Une lecture étonnamment faible du marché du travail américain a intensifié le débat sur la prochaine décision de la Réserve fédérale, suggérant que l'environnement de taux élevés pourrait peser plus lourdement que prévu sur les embauches.
Une estimation préliminaire du rapport ADP National Employment Report a montré que les employeurs privés américains n'ont ajouté en moyenne que 39 250 emplois par semaine au cours des quatre semaines se terminant le 11 avril. Ce chiffre représente un ralentissement significatif et constitue une donnée critique pour une Réserve fédérale qui doit arbitrer entre une inflation persistante et les signes émergents de faiblesse économique. Le rapport braque immédiatement les projecteurs sur les données officielles de l'emploi du gouvernement attendues la semaine prochaine.
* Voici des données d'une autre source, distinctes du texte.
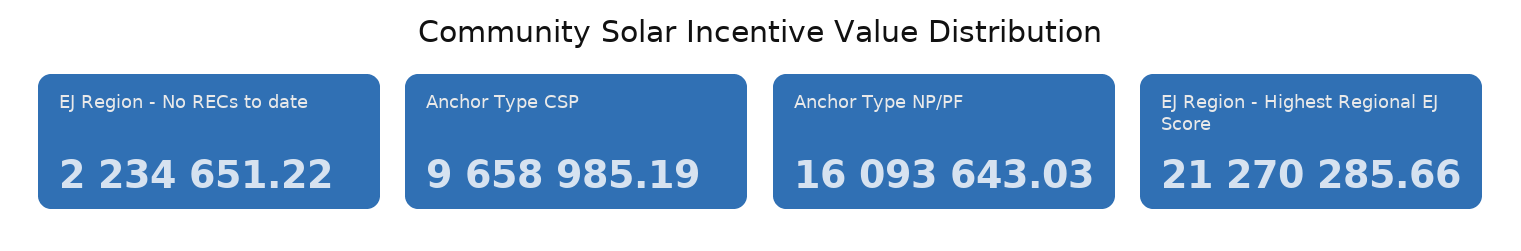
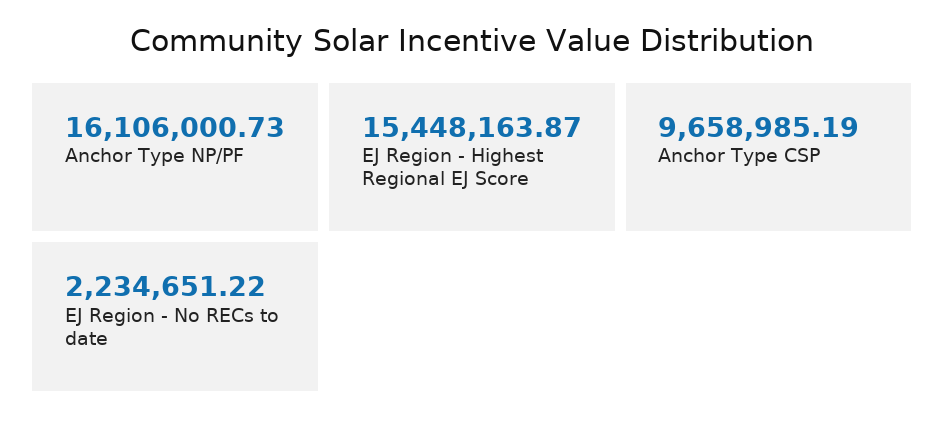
  {
    "EJ Region - No RECs to date": 2234651.22,
    "Anchor Type CSP": 9658985.19,
-   "Anchor Type NP/PF": 16093643.03,
+   "Anchor Type NP/PF": 16106000.73,
-   "EJ Region - Highest Regional EJ Score": 21270285.66
+   "EJ Region - Highest Regional EJ Score": 15448163.87
  }

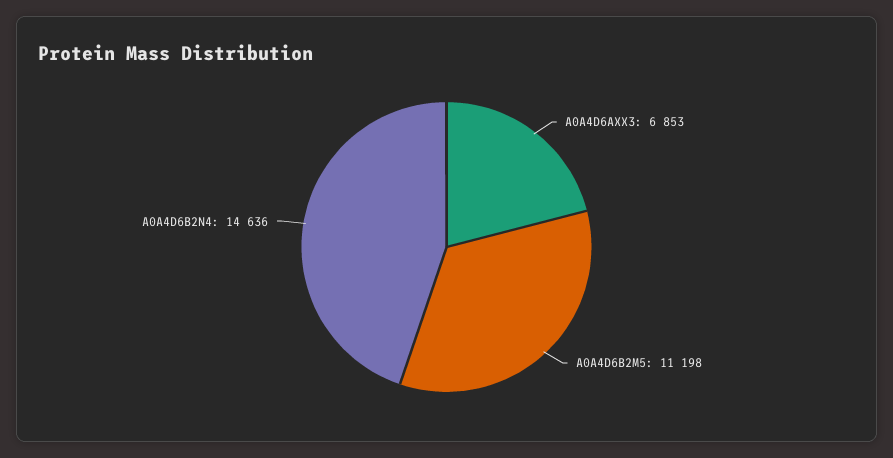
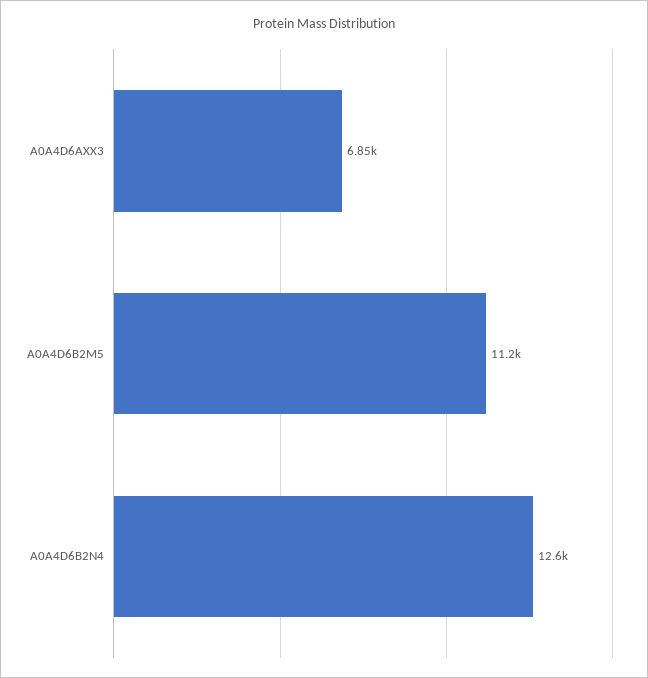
  {
    "A0A4D6AXX3": 6853,
    "A0A4D6B2M5": 11198,
-   "A0A4D6B2N4": 14636
+   "A0A4D6B2N4": 12600
  }

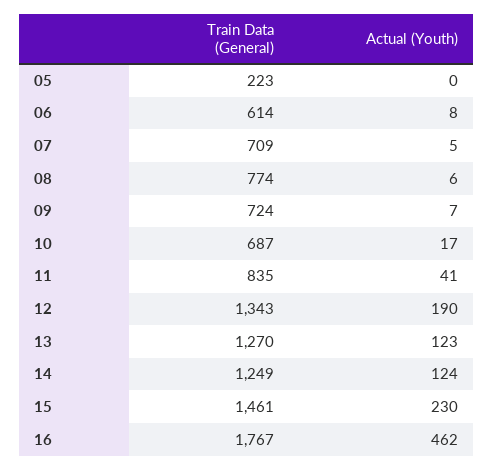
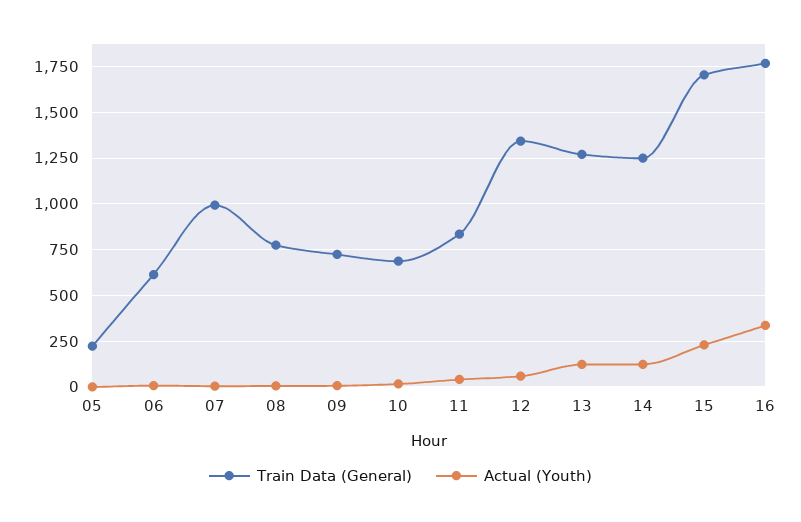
  {
    "Train Data (General)": {
      "05": 223,
      "06": 614,
-     "07": 709,
+     "07": 1000,
      "08": 774,
      "09": 724,
      "10": 687,
      "11": 835,
      "12": 1343,
      "13": 1270,
      "14": 1249,
-     "15": 1461,
+     "15": 1700,
      "16": 1767
    },
    "Actual (Youth)": {
      "05": 0,
      "06": 8,
      "07": 5,
      "08": 6,
      "09": 7,
      "10": 17,
      "11": 41,
-     "12": 190,
+     "12": 50,
      "13": 123,
      "14": 124,
      "15": 230,
-     "16": 462
+     "16": 350
    }
  }

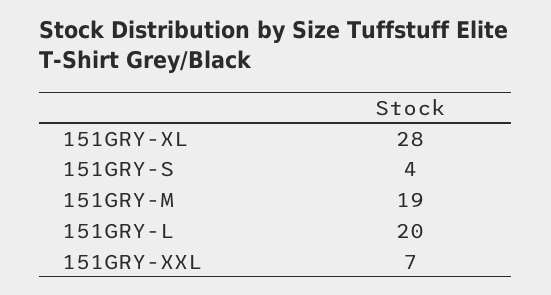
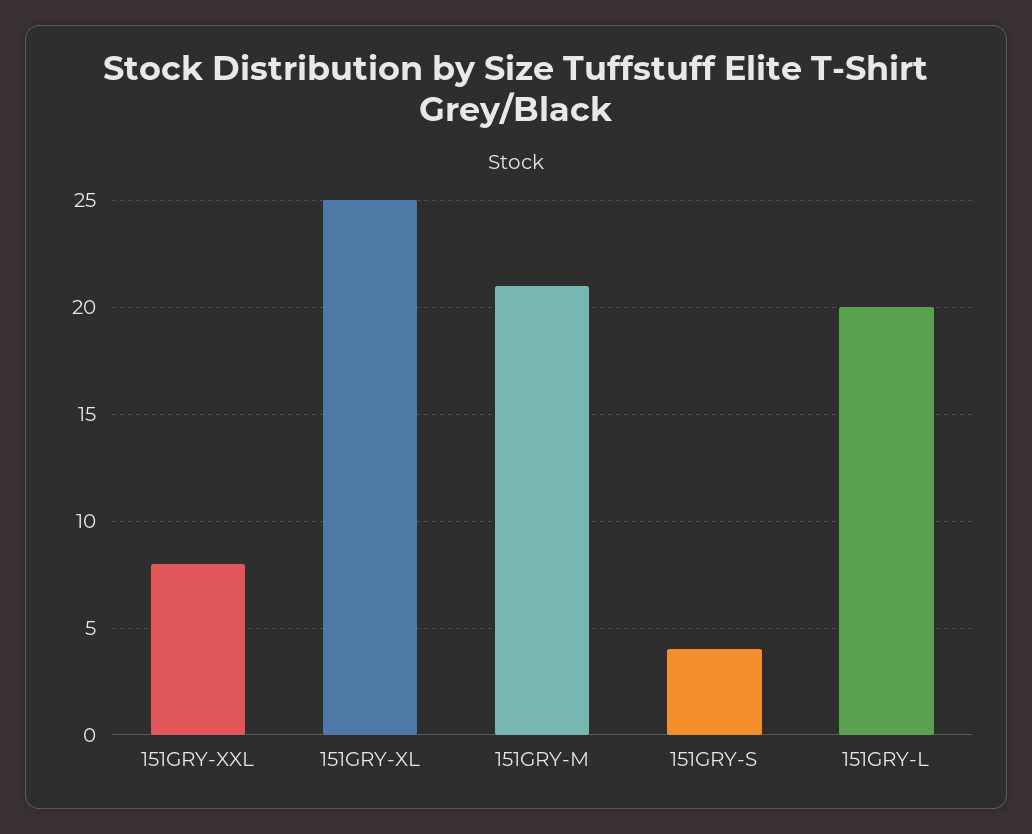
  {
-   "151GRY-XL": 28,
+   "151GRY-XL": 25,
    "151GRY-S": 4,
-   "151GRY-M": 19,
+   "151GRY-M": 21,
    "151GRY-L": 20,
-   "151GRY-XXL": 7
+   "151GRY-XXL": 8
  }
La réaction du marché reflète les paris croissants sur une banque centrale plus accommodante (dovish). La probabilité que la Réserve fédérale réduise ses taux d'intérêt d'ici la fin de l'année oscille désormais entre 45 et 50 %, selon l'outil CME FedWatch. Cette attente intervient malgré les récents commentaires des responsables de la Fed soulignant la nécessité de maintenir une politique restrictive jusqu'à ce que l'inflation soit fermement sur la voie d'un retour à l'objectif de 2 %.
Le ralentissement des embauches complique le calcul de la Fed, la forçant à équilibrer les risques d'un affaiblissement de l'économie par rapport aux pressions persistantes sur les prix. Cette dynamique n'est pas propre aux États-Unis. Au Royaume-Uni, l'inflation globale pour mars est passée à 3,3 %, bien au-dessus de l'objectif de 2 % de la Banque d'Angleterre (BoE). Pourtant, la BoE a déjà réduit son taux directeur à six reprises pour le ramener à 3,75 %, face aux inquiétudes concernant l'essoufflement du marché de l'emploi.
Apparition de fissures sur le marché du travail
Le chiffre de l'ADP, bien que préliminaire, pointe vers une fracture potentielle dans ce qui était jusqu'alors un marché du travail américain résilient. Cette tendance fait écho aux données récentes du Royaume-Uni, où les offres d'emploi sont tombées à leur plus bas niveau en cinq ans et où la croissance des salaires a ralenti à son rythme le plus faible depuis fin 2020.
De plus, l'analyse de la récente baisse du chômage global au Royaume-Uni, de 5,2 % à 4,9 %, a révélé qu'elle était largement due à une augmentation de l'inactivité économique — des personnes quittant complètement la population active — plutôt qu'à une poussée de l'emploi. Si les données officielles américaines devaient révéler une tendance similaire, cela suggérerait que le marché du travail est plus faible que ne le laissent supposer les chiffres globaux, renforçant ainsi les arguments en faveur d'un assouplissement monétaire.
La lutte contre l'inflation de la Fed se complique
Le défi pour la Réserve fédérale est que cette faiblesse du marché du travail émerge alors que l'inflation reste une menace. Les prix mondiaux de l'énergie ont été poussés à la hausse par le conflit au Moyen-Orient, les perturbations continues autour du détroit d'Ormuz alimentant les craintes inflationnistes. La Banque d'Angleterre, confrontée à un dilemme similaire, a noté que le choc énergétique résultant du conflit avec l'Iran était un facteur clé dans sa décision de maintenir les taux à 3,75 % en mars, malgré les baisses précédentes.
La Fed doit maintenant examiner si le ralentissement de la croissance de l'emploi est assez significatif pour justifier un pivot de politique monétaire, même si l'inflation n'est pas encore totalement maîtrisée. Le prochain rapport officiel sur les emplois non agricoles (Nonfarm Payrolls) et les données sur les ventes au détail aux États-Unis seront essentiels pour déterminer si cette lecture de l'ADP est une anomalie ou le début d'une tendance au refroidissement décisive qui pourrait accélérer le calendrier des baisses de taux.
Cet article est à titre informatif uniquement et ne constitue pas un conseil en investissement.